THE INPUT →
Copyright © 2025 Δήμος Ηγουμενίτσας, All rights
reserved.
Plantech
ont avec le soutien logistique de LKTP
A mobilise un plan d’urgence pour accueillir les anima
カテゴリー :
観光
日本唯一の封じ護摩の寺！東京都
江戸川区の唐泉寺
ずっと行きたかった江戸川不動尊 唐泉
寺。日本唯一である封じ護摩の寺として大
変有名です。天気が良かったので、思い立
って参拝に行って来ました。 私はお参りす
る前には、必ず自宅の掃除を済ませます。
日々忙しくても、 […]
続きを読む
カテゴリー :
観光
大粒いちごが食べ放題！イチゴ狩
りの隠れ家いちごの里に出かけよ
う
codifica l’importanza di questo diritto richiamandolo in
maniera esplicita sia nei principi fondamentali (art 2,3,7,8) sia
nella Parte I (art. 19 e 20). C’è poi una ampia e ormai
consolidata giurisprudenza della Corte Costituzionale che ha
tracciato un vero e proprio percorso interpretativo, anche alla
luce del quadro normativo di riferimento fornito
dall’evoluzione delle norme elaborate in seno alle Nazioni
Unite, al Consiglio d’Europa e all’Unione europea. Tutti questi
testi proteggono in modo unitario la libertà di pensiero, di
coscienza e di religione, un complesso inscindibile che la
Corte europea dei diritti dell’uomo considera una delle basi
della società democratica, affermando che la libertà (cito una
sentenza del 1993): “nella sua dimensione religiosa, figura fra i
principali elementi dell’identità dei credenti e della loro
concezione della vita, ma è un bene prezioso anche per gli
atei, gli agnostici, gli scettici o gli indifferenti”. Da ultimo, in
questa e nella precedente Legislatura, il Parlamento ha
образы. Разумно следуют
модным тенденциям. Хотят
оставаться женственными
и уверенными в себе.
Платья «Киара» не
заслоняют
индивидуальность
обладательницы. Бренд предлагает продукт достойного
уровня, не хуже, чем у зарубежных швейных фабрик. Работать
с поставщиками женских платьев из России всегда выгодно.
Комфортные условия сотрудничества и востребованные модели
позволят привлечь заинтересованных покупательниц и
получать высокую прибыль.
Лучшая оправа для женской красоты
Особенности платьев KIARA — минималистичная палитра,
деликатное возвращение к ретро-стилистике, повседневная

DESCRIPTION OF THE TASK → Write out every line of the material exactly as it appears.

EXERCISE OUTPUT →
Copyright © 2025 Δήμος Ηγουμενίτσας, All rights
reserved.
Plantech
ont avec le soutien logistique de LKTP
A mobilise un plan d’urgence pour accueillir les anima
カテゴリー :
観光
日本唯一の封じ護摩の寺！東京都
江戸川区の唐泉寺
ずっと行きたかった江戸川不動尊 唐泉
寺。日本唯一である封じ護摩の寺として大
変有名です。天気が良かったので、思い立
って参拝に行って来ました。 私はお参りす
る前には、必ず自宅の掃除を済ませます。
日々忙しくても、 […]
続きを読む
カテゴリー :
観光
大粒いちごが食べ放題！イチゴ狩
りの隠れ家いちごの里に出かけよ
う
codifica l’importanza di questo diritto richiamandolo in
maniera esplicita sia nei principi fondamentali (art 2,3,7,8) sia
nella Parte I (art. 19 e 20). C’è poi una ampia e ormai
consolidata giurisprudenza della Corte Costituzionale che ha
tracciato un vero e proprio percorso interpretativo, anche alla
luce del quadro normativo di riferimento fornito
dall’evoluzione delle norme elaborate in seno alle Nazioni
Unite, al Consiglio d’Europa e all’Unione europea. Tutti questi
testi proteggono in modo unitario la libertà di pensiero, di
coscienza e di religione, un complesso inscindibile che la
Corte europea dei diritti dell’uomo considera una delle basi
della società democratica, affermando che la libertà (cito una
sentenza del 1993): “nella sua dimensione religiosa, figura fra i
principali elementi dell’identità dei credenti e della loro
concezione della vita, ma è un bene prezioso anche per gli
atei, gli agnostici, gli scettici o gli indifferenti”. Da ultimo, in
questa e nella precedente Legislatura, il Parlamento ha
образы. Разумно следуют
модным тенденциям. Хотят
оставаться женственными
и уверенными в себе.
Платья «Киара» не
заслоняют
индивидуальность
обладательницы. Бренд предлагает продукт достойного
уровня, не хуже, чем у зарубежных швейных фабрик. Работать
с поставщиками женских платьев из России всегда выгодно.
Комфортные условия сотрудничества и востребованные модели
позволят привлечь заинтересованных покупательниц и
получать высокую прибыль.
Лучшая оправа для женской красоты
Особенности платьев KIARA — минималистичная палитра,
деликатное возвращение к ретро-стилистике, повседневная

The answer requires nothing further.